I’m happy to announce the release of my library mula. The package uses Universal Levenshtein Automata (ULA) to not only check if a word is within a certain edit distance of another, but to also output what the edit distance is! It uses the automata themselves to calculate edit distances. A fun use case for this is that we can feed a set of words to the automaton and immediately rank the words by their edit distance.
Mula supports both the standard Levenshtein edit distance as well as the Demarau-Levenshtein distance which counts transpositions of two adjacent characters as a single edit. I also support getting live error counts, so you can feed part of a string into an automaton, and get the minimum number of errors that have occurred so far.
I currently have matching working using non-deterministic ULA, but I have partially started the work toward the deterministic versions. It should be possible to pre-compute the DFAs for up to edit distance 3 and pack it with the library, never needing to be recomputed because the Universal Automata are independent of the input strings. But the non-deterministic automata support very large edit distances: (Sys.int_size - 1)/2, so they have value on their own.
This library came about from a desire to add a “did you mean” feature to a toy compiler, but not wanting to write the kind of dynamic programming code that you can find in the OCaml compiler [1] or merlin/spelll [2,3].
You can find the library here and the documentation here. It’s not on opam yet, but I have submitted a pull request. Update: It’s on opam now.

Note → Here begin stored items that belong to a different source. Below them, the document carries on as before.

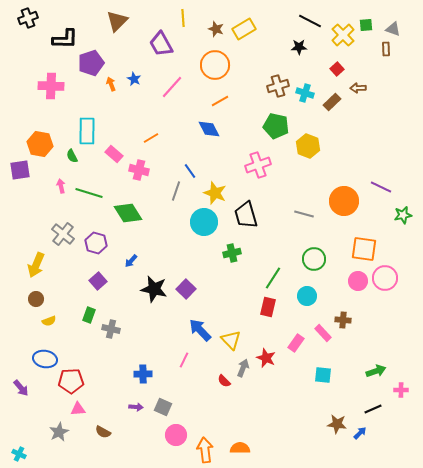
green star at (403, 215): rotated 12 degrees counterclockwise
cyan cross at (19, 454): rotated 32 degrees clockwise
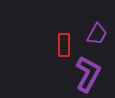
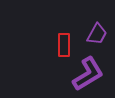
purple L-shape: rotated 30 degrees clockwise
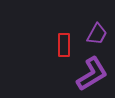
purple L-shape: moved 4 px right
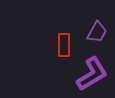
purple trapezoid: moved 2 px up
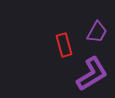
red rectangle: rotated 15 degrees counterclockwise
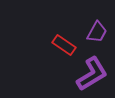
red rectangle: rotated 40 degrees counterclockwise
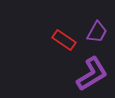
red rectangle: moved 5 px up
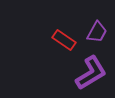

I followed the paper by Touzet [1] as much as possible. If you take a look at the code, you’ll see a a lot of +1’s for 1-indexing. This was to keep the implementation as close to the paper as possible! (If you do want to check the implementation against the paper, note that the paper has a typo in Definition 2). For the Demarau-Levenshtein automaton, I adapted Figure 9 from Mitankin’s thesis [2]. I’m convinced that my adaptation works, but my adaptation of Touzet’s subsumption relation for Demarau-Levenshtein might be slightly sub-optimal. If you have question about the adaptation, feel free to ask!
mula does not completely replace c-cube’s spelll package. In particular I don’t support any indexs, etc. But there are some interesting differences in the automata they use. (w stands for the base word here)
The spelll package creates the Levenshtein Automaton for a single string/word (LA_w), mula uses Universal Levenshtein Automata (ULA).
Spelll computes a DFA from a non-deterministic automaton that uses eplison transitions. ULA do not have epsilon transitions, but for transitions it looks ahead into the base word w. Additionally the NFA’s states/transitions are computable on the fly, so there is no need to store the NFA in memory.
Spelll's automata transitions using characters. mula computes a bitvector from an input character to transition from states to states. (Computing the bitvector is where the look ahead comes in).
Spelll's automata return true/false, and uses a separate function to calculate edit distances. Mula uses the automaton itself to calculate edit distances, the outputs have type int option. (LA_w can be modified to support this though!)